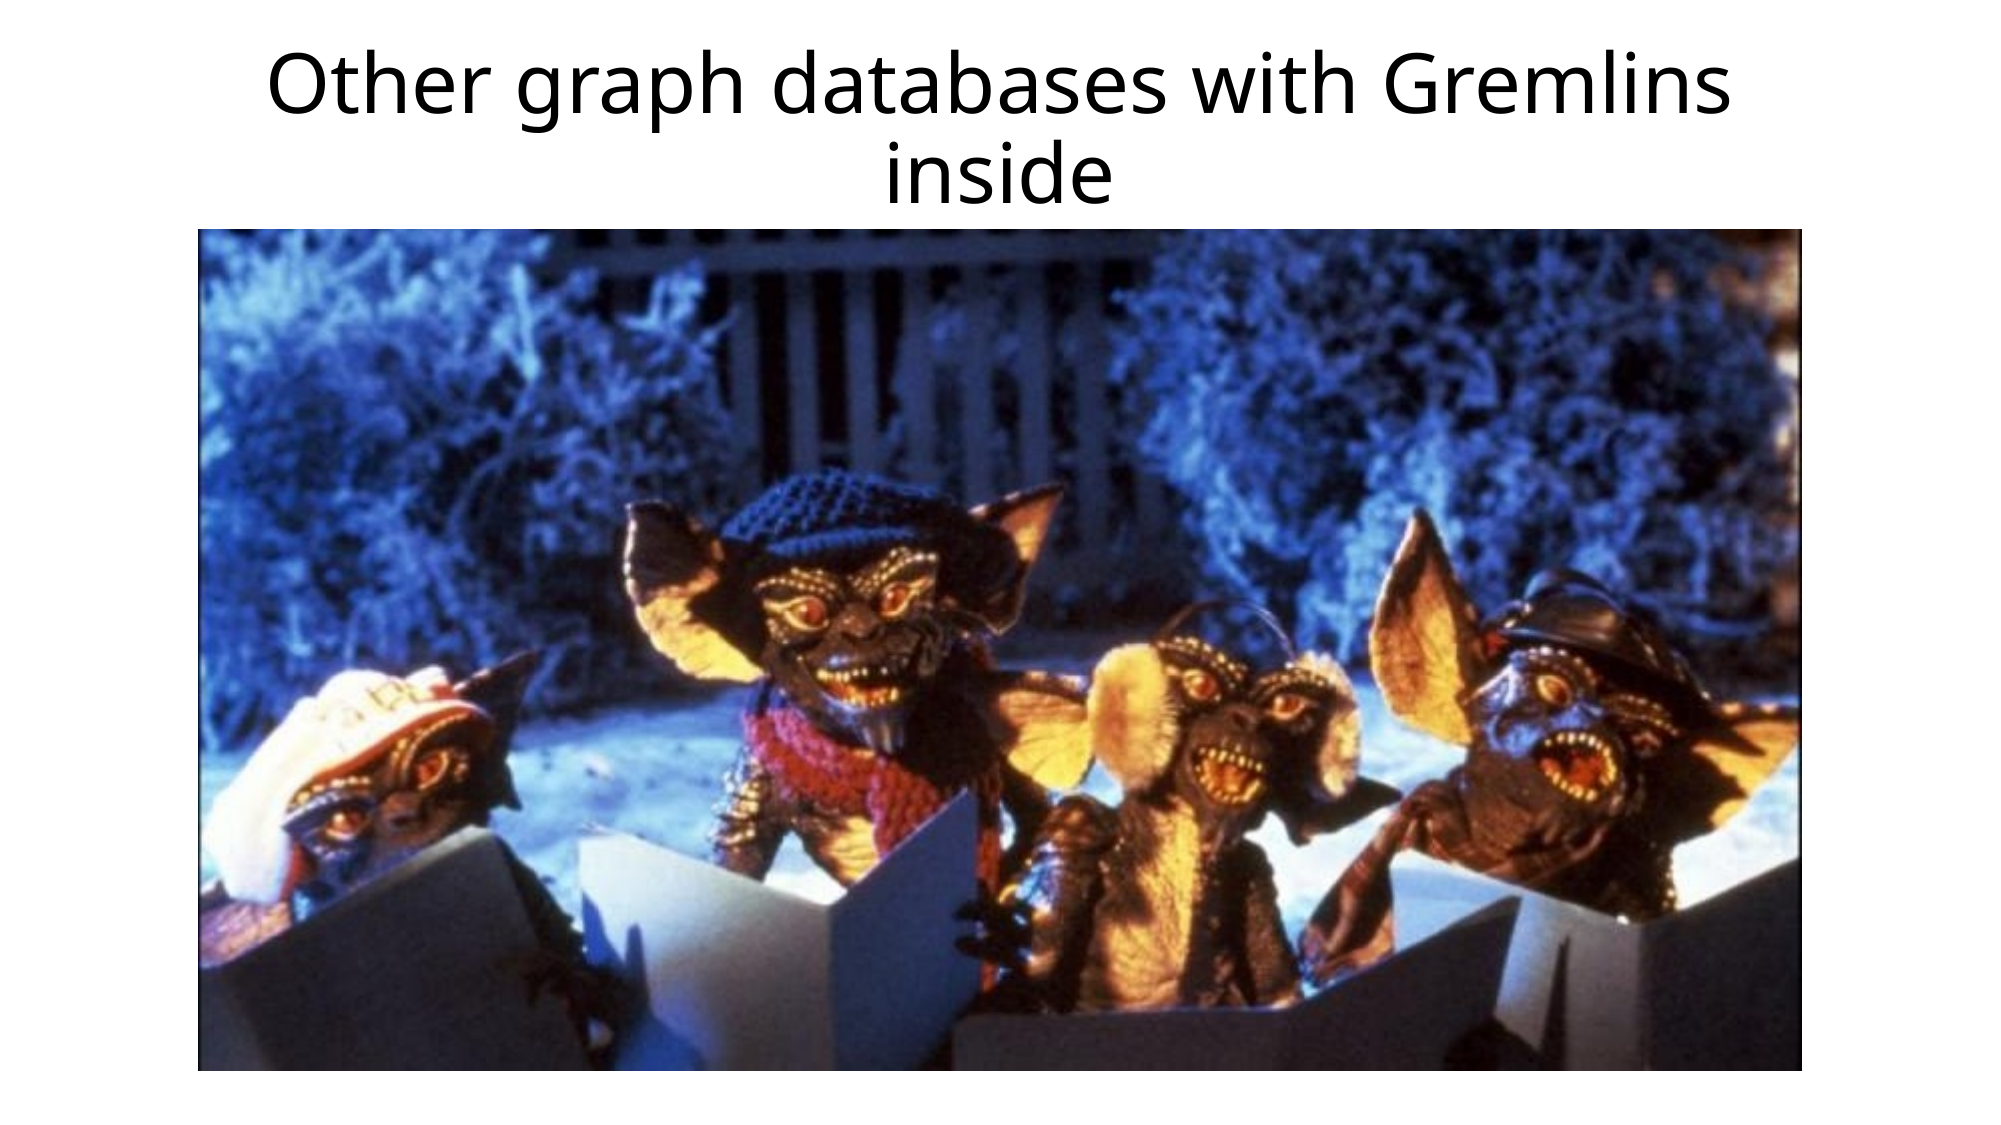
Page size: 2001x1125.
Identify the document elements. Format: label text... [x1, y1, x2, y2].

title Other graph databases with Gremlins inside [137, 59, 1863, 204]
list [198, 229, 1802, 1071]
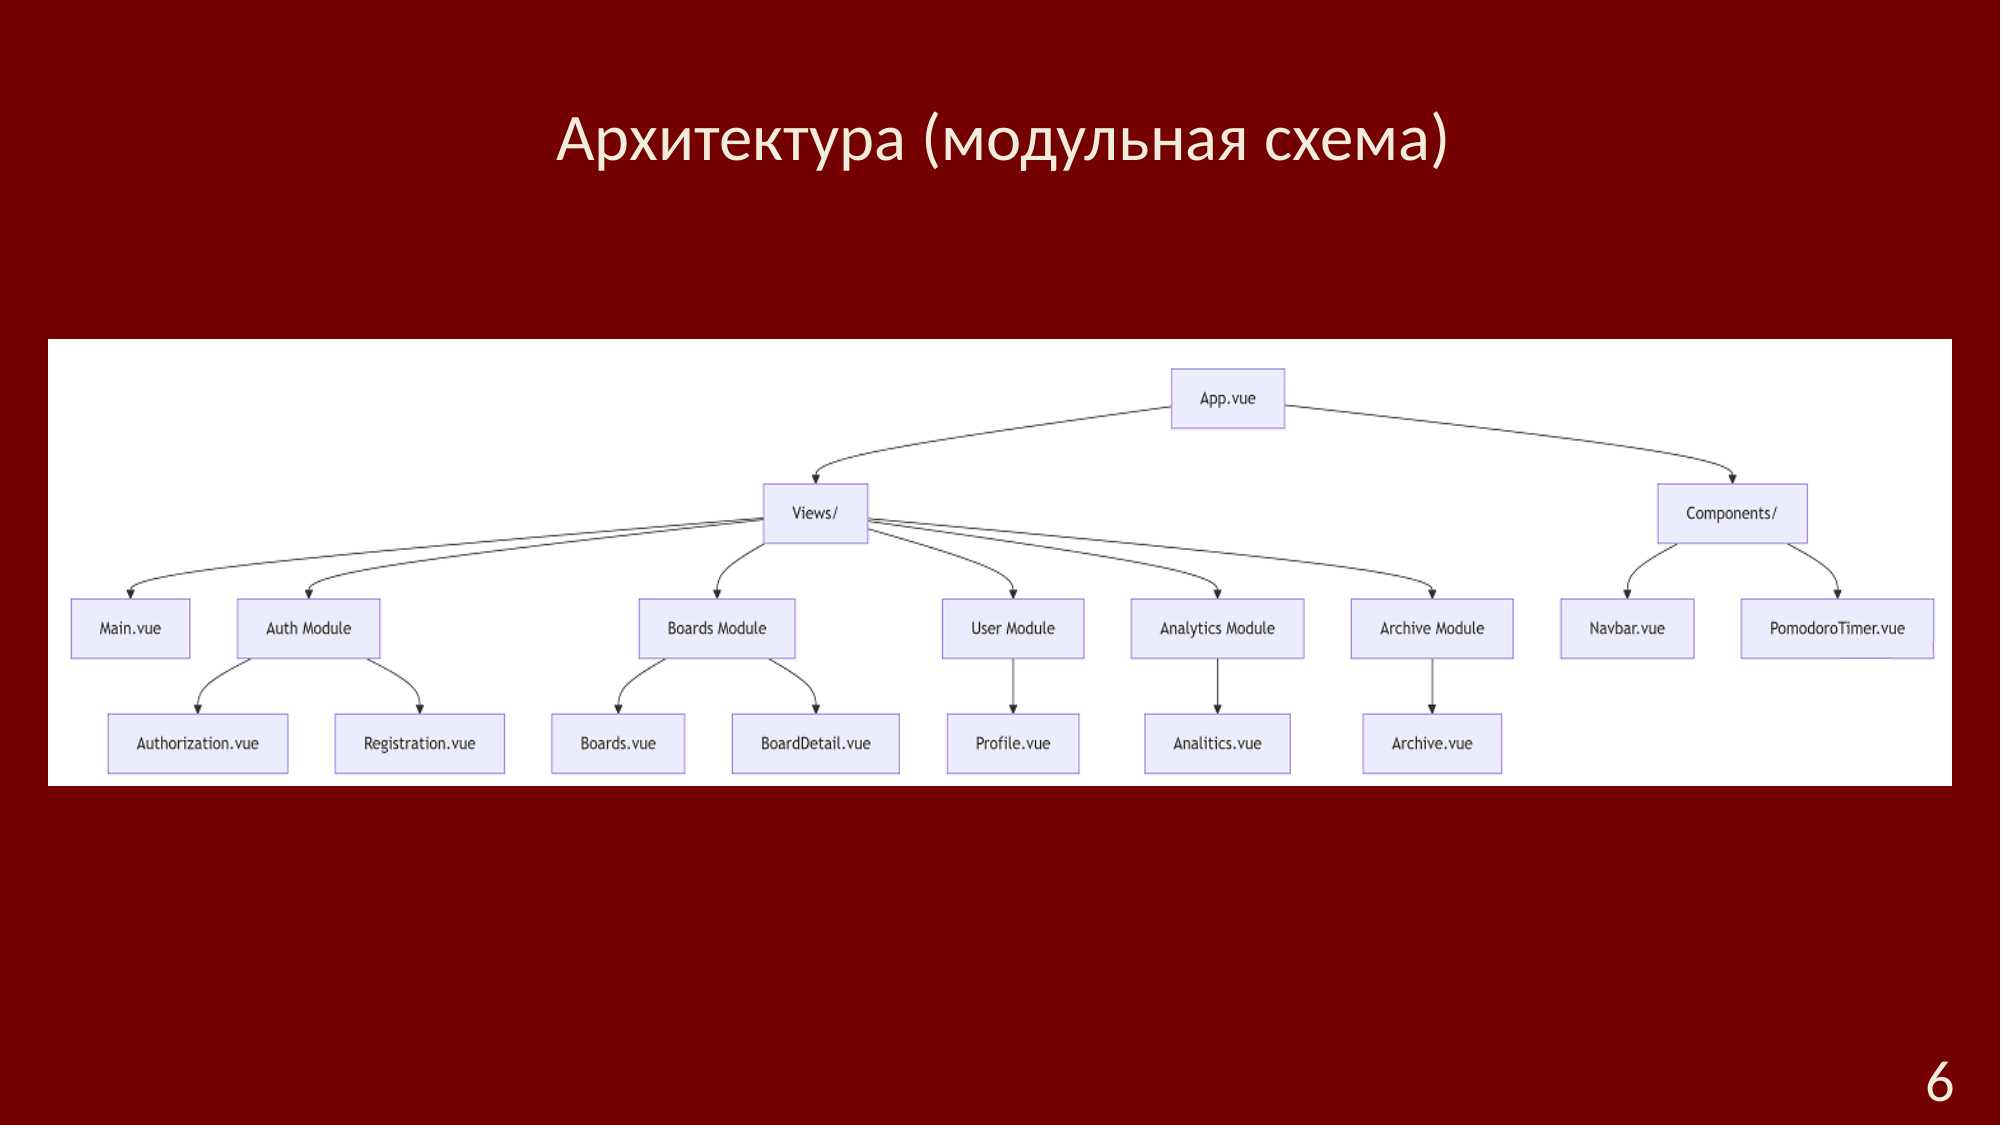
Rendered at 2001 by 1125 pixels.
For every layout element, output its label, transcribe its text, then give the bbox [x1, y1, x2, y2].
──────────────────────────────
▶ _AIM OF THE TASK_
Exactly the lines from the one with "list [198, 229, 1802, 1071]" through the end of the records should be written out, and only those. Pictures do not belong in the copy.

▶ _SOLUTION FOR THIS TASK_
list [198, 229, 1802, 1071]
Rendered at 2001 by 1125 pixels.
For every layout element, output its label, transcribe its text, then give the bbox [x1, y1, x2, y2].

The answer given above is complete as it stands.